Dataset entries
----------------
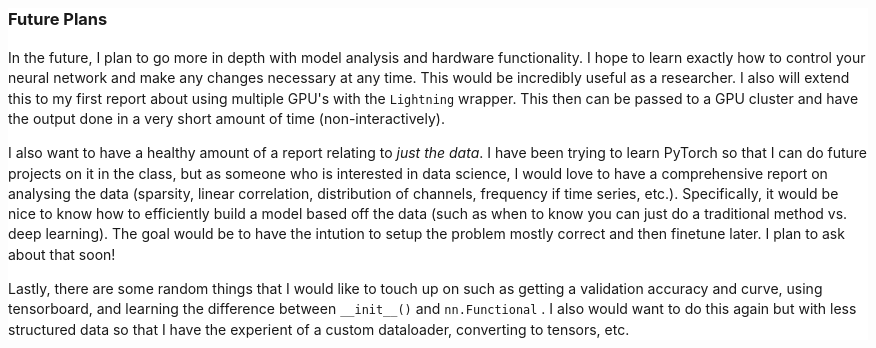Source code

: ### Future Plans
In the future, I plan to go more in depth with model analysis and hardware functionality. I hope to learn exactly how to control your neural network and make any changes necessary at any time. This would be incredibly useful as a researcher. I also will extend this to my first report about using multiple GPU's with the `Lightning` wrapper. This then can be passed to a GPU cluster and have the output done in a very short amount of time (non-interactively). 

I also want to have a healthy amount of a report relating to *just the data*. I have been trying to learn PyTorch so that I can do future projects on it in the class, but as someone who is interested in data science, I would love to have a comprehensive report on analysing the data (sparsity, linear correlation, distribution of channels, frequency if time series, etc.). Specifically, it would be nice to know how to efficiently build a model based off the data (such as when to know you can just do a traditional method vs. deep learning). The goal would be to have the intution to setup the problem mostly correct and then finetune later. I plan to ask about that soon!

Lastly, there are some random things that I would like to touch up on such as getting a validation accuracy and curve, using tensorboard, and learning the difference between `__init__()` and `nn.Functional` . I also would want to do this again but with less structured data so that I have the experient of a custom dataloader, converting to tensors, etc.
----------------
TASK BRIEF: Check the entries above for the word "this" and copy every line where it turns up.

WRITTEN SOLUTION:
In the future, I plan to go more in depth with model analysis and hardware functionality. I hope to learn exactly how to control your neural network and make any changes necessary at any time. This would be incredibly useful as a researcher. I also will extend this to my first report about using multiple GPU's with the `Lightning` wrapper. This then can be passed to a GPU cluster and have the output done in a very short amount of time (non-interactively). 
Lastly, there are some random things that I would like to touch up on such as getting a validation accuracy and curve, using tensorboard, and learning the difference between `__init__()` and `nn.Functional` . I also would want to do this again but with less structured data so that I have the experient of a custom dataloader, converting to tensors, etc.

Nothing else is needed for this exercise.